In June, 1940, the Government Secretary appointed the Chief Surveyor, Arthur Miller, as Chief Air Raid Warden. Miller set about trying to raise a volunteer civil defence force to construct air raid shelters. In August he abandoned the plan due to a lack of volunteers. The only project achieved was at the workman’s camp at the RAAF aerodrome. In 1941 when Japan appeared to be likely to enter the war on the axis side Abbott asked Miller to revive the ARP organisation. He did so with more success. A formal agenda was drawn up, the three military services worked in conjunction with the ARP and Miller took on the job as Permanent Officer-in-charge of the ARP as a full time occupation.
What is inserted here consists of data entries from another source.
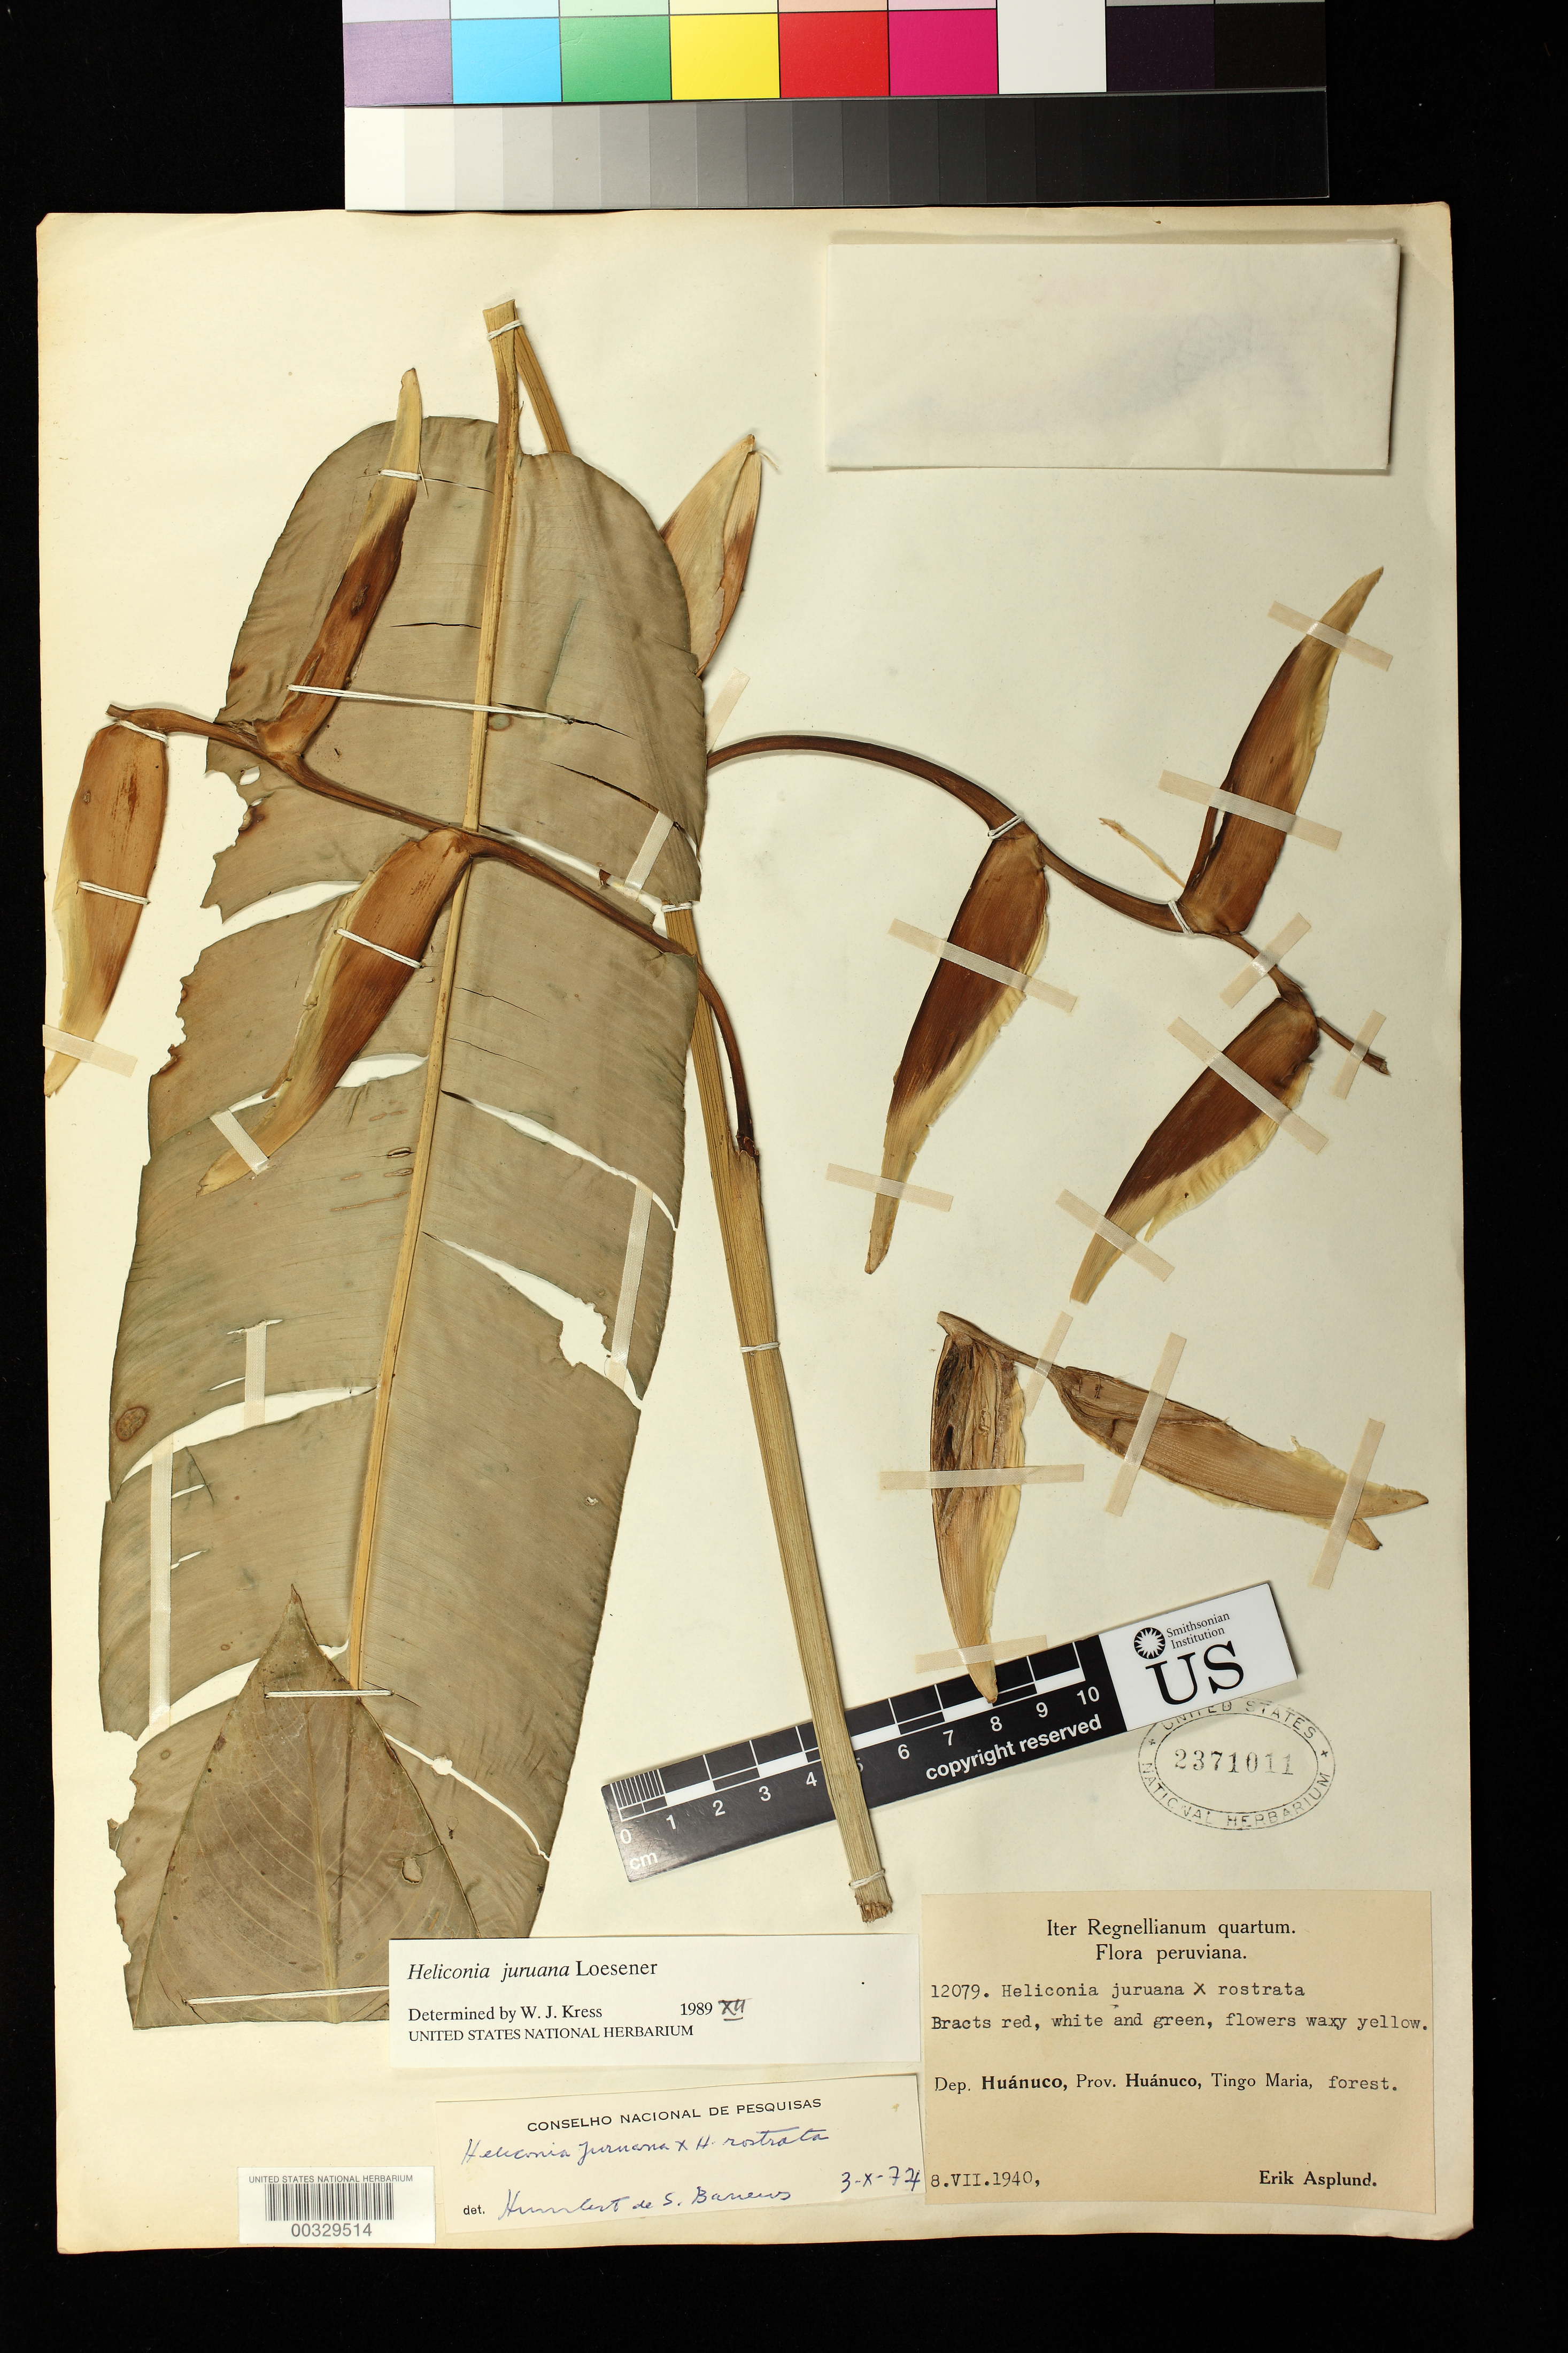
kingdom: Plantae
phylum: Tracheophyta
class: Liliopsida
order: Zingiberales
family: Heliconiaceae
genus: Heliconia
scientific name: Heliconia juruana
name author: Loes.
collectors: E. Asplund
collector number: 12079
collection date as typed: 08 Jul 1940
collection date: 1940-07-08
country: Peru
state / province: Huánuco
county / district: Leoncio Prado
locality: Tingo María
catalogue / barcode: US 2371011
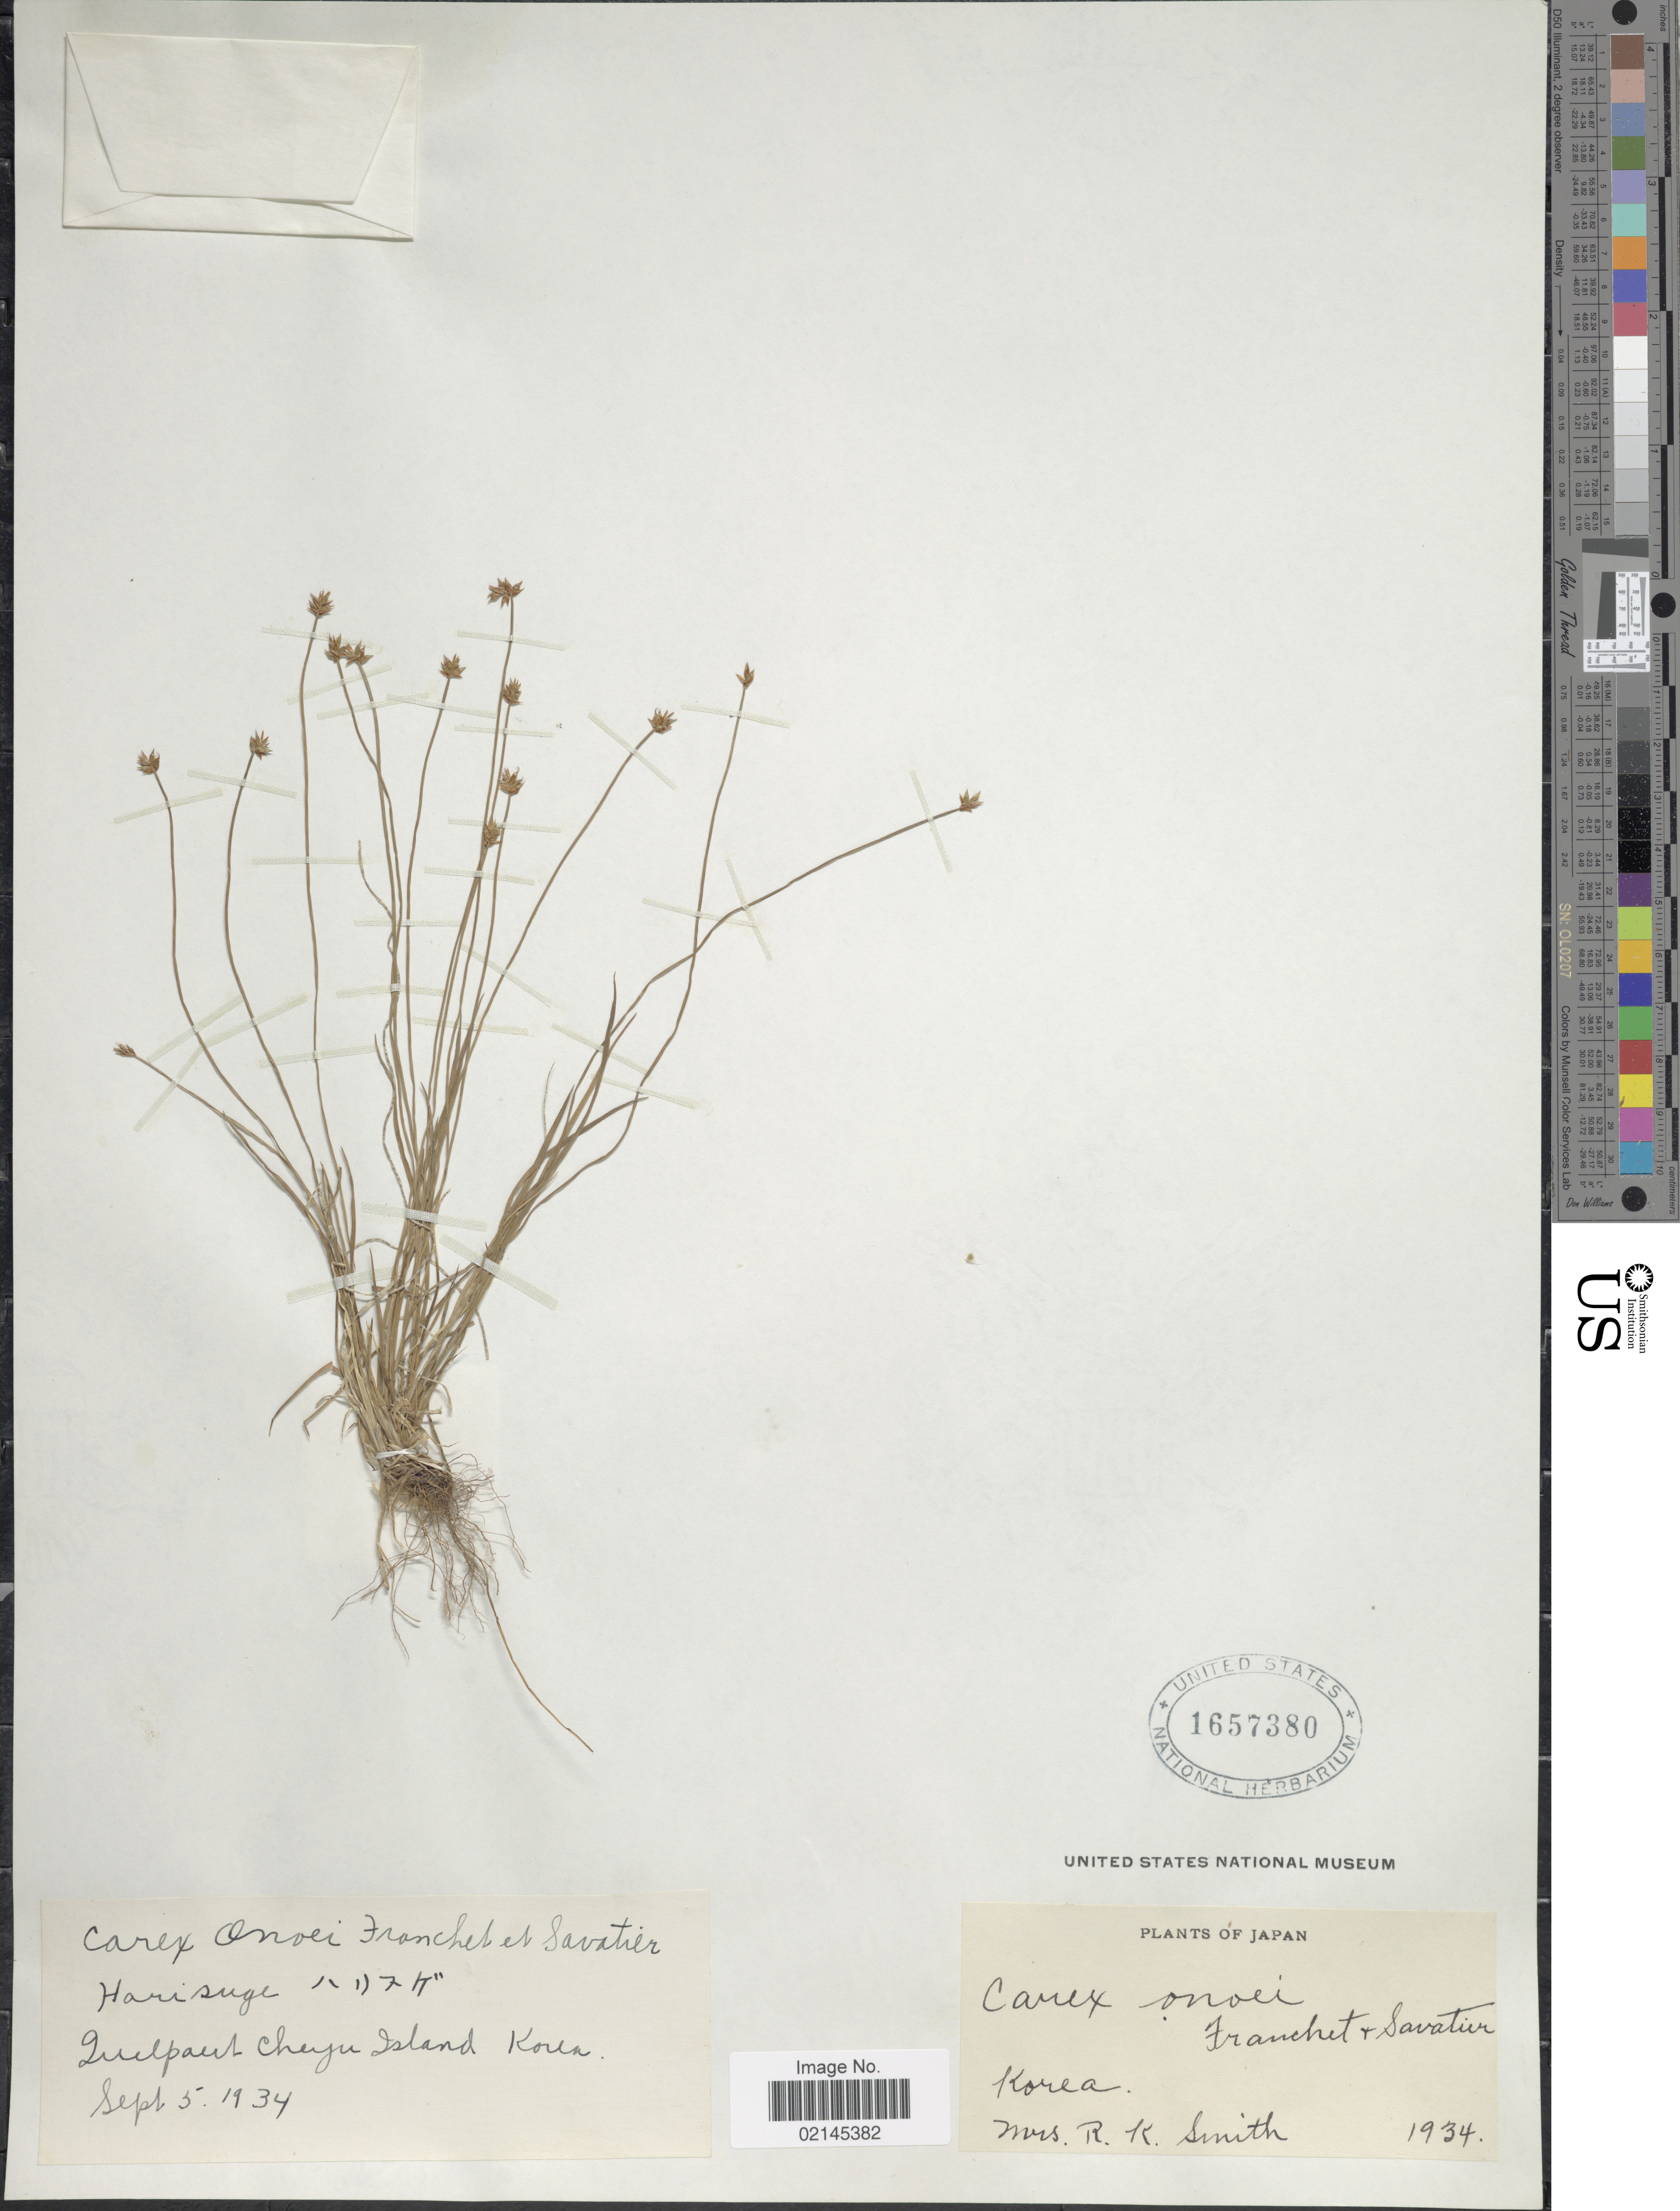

By September however apathy took over and 10 days before Japan declared war a well advertised meeting was called but only two people turned up.
On 3rd October, 1941 John Curtin replaced Bob Menzies as Prime Minister. His minister for Labour and National Service was Eddie Ward, a firebrand long standing supporter of the union movement. Ward tried to talk the unions into a more co-operative frame of mind to no avail. Militancy reigned supreme regardless of the risks of the war and strikes continued all over the country. In Darwin the situation was far worse than elsewhere to the point where the troops and the community at large regarded the wharfies as saboteurs. Darwin was a disunited town in every respect. It had a mixed population, was cut off from the rest of the country, had no elected government and the Administrator was held in mutual contempt by all sides.
When the Philippines fell a number of American ships made their way to Darwin thus increasing further the strains on the local economy and facilities. On 5th December Edgar Harrison handed a plan for evacuation to the Darwin Defence Coordination Committee comprised of the three service heads and the Administrator. The plan was accepted. Three days later Japan entered the war. Abbott did nothing to execute the evacuation plan.
On 11th December an air raid siren was accidentally set off resulting in a mild panic. The following day the four senior air raid wardens demanded that Abbott exercise his powers to declare a State of Emergency and commence the evacuation orders. Abbott refused stating that such a declaration would be bad for morale and cause panic. Curtin then stepped in and made the order to evacuate.